Corporate & Investment Banking (CIB) head Zaid Moola described the reform to Schedule 2 of the Electricity Regulation Act, which initially removed the licensing requirement for projects below 100 MW in 2021 and later lifted the threshold altogether, as a “proper game changer”.

In a briefing on the bank’s renewables activities, Moola indicated that the growth in the distributed-generation market had been rapid, noting that the pipeline was equivalent to what Standard Bank CIB had funded between 2011 and 2023 as a consequence of the country’s public procurement programmes.

Over that period, the bank provided some R50-billion in funding in support of nearly 4 GW of capacity. This arose from the successive renewables bid windows and the risk mitigation round, when the bank helped finance Scatec’s hybrid 540 MW solar, 1 140 MWh battery storage project that reportedly successfully connected to the grid in late September.

Moola said the initial distributed projects were primarily linked with clients in the mining and metals sectors but that there was now also growing interest from other less energy intensive sectors.

Standard Bank South Africa CEO Lungisa Fuzile said he expected pending legislative amendments associated with the Electricity Regulation Amendment Bill, on which the Portfolio Committee on Mineral Resources and Energy was currently holding public hearings, could add further impetus to private investment in generation.

The legislation, Fuzile argued, was about ensuring that the legal and regulatory frameworks were “calibrated” such as to make such investments more “durable and functional over the long term”.

The bank would continue to support both private and public procurement, with Moola anticipating that future public rounds could be structured to ensure a greater balance between wind and solar, given the dominance of solar photovoltaic investments by the private sector.

Likewise, battery storage capacity could also be a feature of future public procurement, with the first projects arising from the 513 MW/2 052 MWh storage tender expected to proceed soon and to be followed by a second even larger bidding round.

The bank would also continue to monitor developments on possible alternative grid financing, including the potential for public-private partnerships, given that investment was required to unlock further renewables generation.

Along with the wind bidders that participated in the sixth bid window of government’s renewables programme, Standard Bank lost out as it had moved to partner with several wind developers, none of which advanced to preferred-bidder status owing to Eskom’s claims that the grid capacity in the Western, Eastern and Northern Cape provinces had been absorbed.
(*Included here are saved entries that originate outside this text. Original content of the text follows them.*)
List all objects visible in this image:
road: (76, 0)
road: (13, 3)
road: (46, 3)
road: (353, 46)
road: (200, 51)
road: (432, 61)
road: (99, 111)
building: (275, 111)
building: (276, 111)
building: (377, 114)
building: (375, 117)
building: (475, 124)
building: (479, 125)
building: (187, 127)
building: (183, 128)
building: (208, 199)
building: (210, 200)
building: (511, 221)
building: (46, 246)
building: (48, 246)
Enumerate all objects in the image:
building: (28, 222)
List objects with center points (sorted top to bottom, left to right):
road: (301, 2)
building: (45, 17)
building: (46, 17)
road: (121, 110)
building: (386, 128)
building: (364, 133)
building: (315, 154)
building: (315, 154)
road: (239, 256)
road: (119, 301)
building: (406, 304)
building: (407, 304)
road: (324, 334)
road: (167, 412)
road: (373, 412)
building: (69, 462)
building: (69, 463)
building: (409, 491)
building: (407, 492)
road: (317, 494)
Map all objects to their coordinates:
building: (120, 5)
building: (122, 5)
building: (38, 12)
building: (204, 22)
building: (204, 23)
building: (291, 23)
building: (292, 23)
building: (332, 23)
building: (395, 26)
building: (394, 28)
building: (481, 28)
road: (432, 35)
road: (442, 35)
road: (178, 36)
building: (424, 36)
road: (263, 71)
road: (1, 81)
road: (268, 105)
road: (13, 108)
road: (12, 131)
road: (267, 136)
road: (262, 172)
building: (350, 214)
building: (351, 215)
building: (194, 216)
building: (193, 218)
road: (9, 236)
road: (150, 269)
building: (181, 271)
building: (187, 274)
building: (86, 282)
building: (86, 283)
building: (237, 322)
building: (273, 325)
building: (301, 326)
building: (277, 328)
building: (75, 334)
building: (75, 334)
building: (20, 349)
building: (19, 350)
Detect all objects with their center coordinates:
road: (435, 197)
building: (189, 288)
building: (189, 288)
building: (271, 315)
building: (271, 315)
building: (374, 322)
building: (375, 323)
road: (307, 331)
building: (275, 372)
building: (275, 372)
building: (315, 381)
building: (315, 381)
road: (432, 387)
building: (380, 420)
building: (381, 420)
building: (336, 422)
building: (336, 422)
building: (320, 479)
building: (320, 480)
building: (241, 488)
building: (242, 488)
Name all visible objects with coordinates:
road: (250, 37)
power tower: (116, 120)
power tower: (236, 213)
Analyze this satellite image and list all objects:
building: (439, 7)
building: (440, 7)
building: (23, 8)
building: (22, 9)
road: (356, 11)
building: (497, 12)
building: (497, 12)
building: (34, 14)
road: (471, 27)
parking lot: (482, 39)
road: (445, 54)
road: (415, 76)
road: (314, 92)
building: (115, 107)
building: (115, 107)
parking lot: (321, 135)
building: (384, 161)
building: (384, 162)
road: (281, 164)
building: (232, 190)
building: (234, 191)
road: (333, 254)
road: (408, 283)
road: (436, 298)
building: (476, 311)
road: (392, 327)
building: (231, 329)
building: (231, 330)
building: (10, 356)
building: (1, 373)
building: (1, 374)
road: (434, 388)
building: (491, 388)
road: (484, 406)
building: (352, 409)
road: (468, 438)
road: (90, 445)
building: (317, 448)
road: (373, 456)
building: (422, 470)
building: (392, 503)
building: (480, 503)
Meanwhile, the bank, which is under pressure owing to its ongoing support of fossil fuels, reports that it provided R30-billion in financing for new renewable energy power plants across the board in the last financial year, including in support of residential and business capacity.

“In 2022, Standard Bank financed R5 in renewable energy for every R1 lent to non-renewable power, indicating a strong commitment to renewable energy financing.”

Some R1.6-billion had been disbursed to businesses in support of both small and large installations over the past four years, while its total book size in support of individual households investing in renewables was expected to stand at R3-billion by year-end.